Алексей Навальный. Фото: Evgenia Novozhenina / Reuters

Алексей Навальный. Фото: Evgenia Novozhenina / Reuters

За последние 100 лет ни одна смена режима в России не была осуществлена в результате выборов, ни один правитель не лишился власти потому, что его не избрали, и ни один правитель не пришел к власти потому, что победил на выборах. Наоборот, победа на выборах всегда была следствием ранее случившегося фактического перераспределения власти. Нет никаких оснований полагать, что завтра это будет выглядеть как-то иначе, чем вчера.

Как следствие, которое одновременно является и причиной, в России отсутствует электоральная культура. Здесь много голосующих, да мало избранных. Это значит, что население не связывает стремление к переменам (или наоборот – стремление ничего не менять) с той или иной электоральной стратегией. То есть, голосуя, люди, как правило, не увязывают ни само это действие, ни свой персональный выбор с ожиданиями реальной смены власти. Они не верят, что таким образом можно кого-то заставить отказаться от власти или, наоборот, привести к власти.

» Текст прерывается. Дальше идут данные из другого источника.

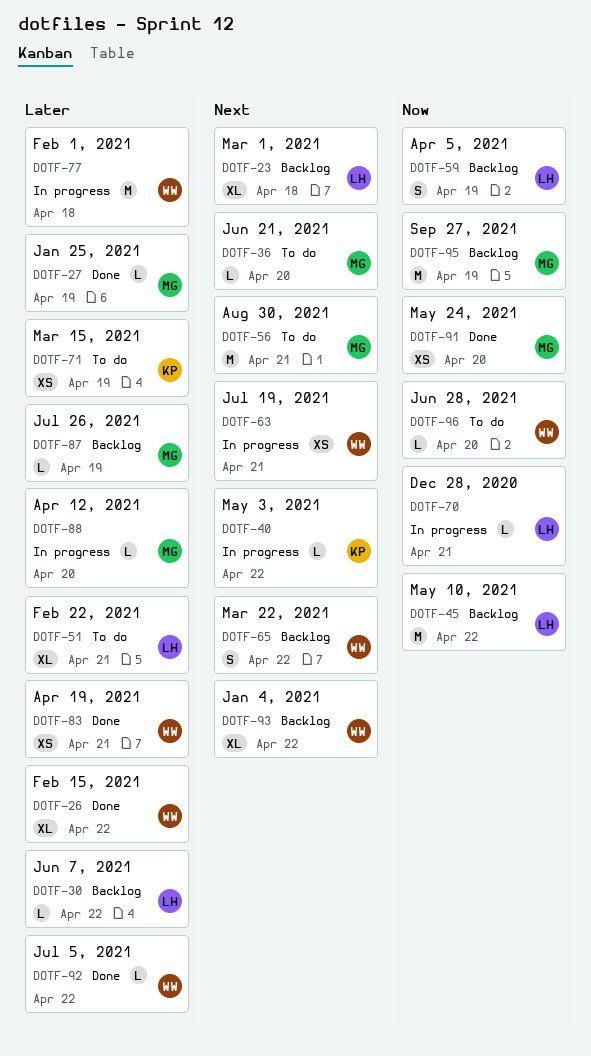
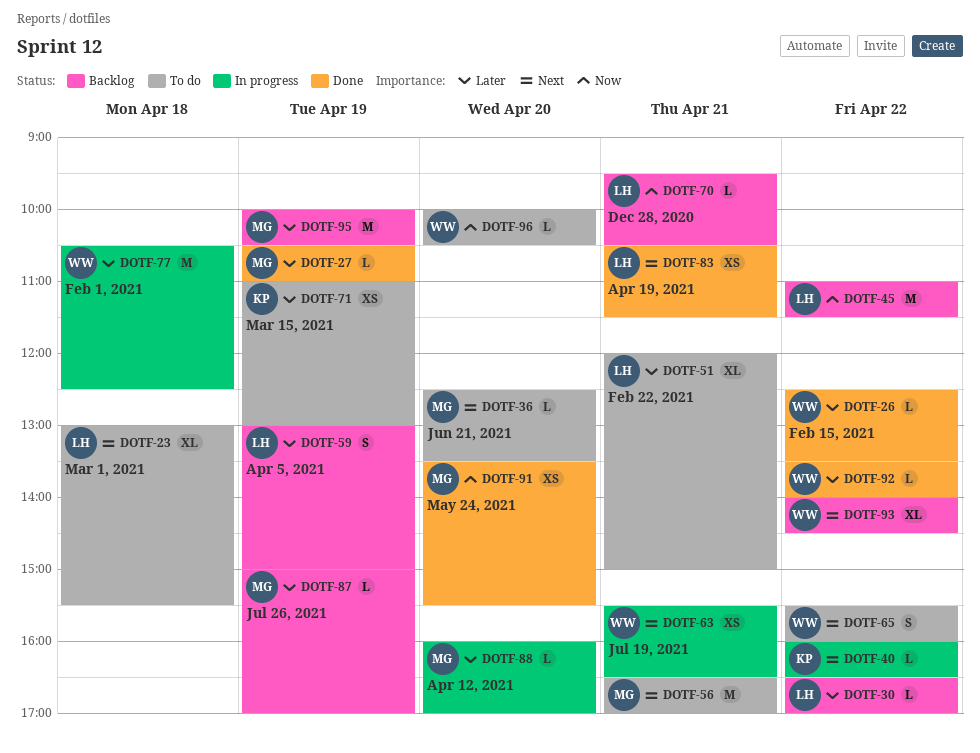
DOTF-23, status: Backlog -> To do
DOTF-26, estimate: XL -> L
DOTF-59, priority: Now -> Later
DOTF-65, status: Backlog -> To do
DOTF-70, status: In progress -> Backlog
DOTF-83, owner: WW -> LH
DOTF-83, priority: Later -> Next
DOTF-95, priority: Now -> Later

Люди убеждены, что реальные перемены во власти наступают вследствие действия каких-то иных факторов. Поэтому в лучшем случае голосование в России – это способ выражения отношения к власти, в худшем – ритуал, смысл которого большинству участвующих в нем остается недоступным. Тех, кто искренне верит, что его выбор что-то решает, что его участие в голосовании приведет к реальным политическим изменениям, и поэтому относится к выборам серьезно, в России ничтожно мало, что не позволяет пока рассматривать выборы как эффективный механизм обновления политической элиты и разрешения межэлитных конфликтов.

Плебисцит или анти-плебисцит?

Выборы в России – это о другом. Как правило, они являются формой плебисцита о доверии власти, проводимого самой же властью. В отдельных случаях она вообще «приватизирует» избирательный процесс, рассматривая выборы как один из мобилизационных механизмов. В большинстве случаев они являются для власти «нежелательным политическим явлением», которое, тем не менее, нельзя по закону таковым признать. Конечно, власти было бы проще вообще обходиться без выборов, но они стали частью «культурного наследия», от которого не так просто избавиться, хотя бы чисто психологически. Выборы пока нельзя «отыграть», поэтому их приходится «обыгрывать».

Как это ни парадоксально, оппозиция действует в том же ключе. Только если власть стремится превратить выборы в плебисцит, оппозиция хочет сделать из них «анти-плебисцит» – референдум о вотуме недоверия власти. Выборы для оппозиции – это не способ завоевать власть, а повод доставить действующей власти неудобства: настолько большие, насколько ситуация позволяет. Все разнообразие электоральных стратегий оппозиции пока сводится к мысли о том, как бы поизощреннее испортить власти ее «электоральный праздник».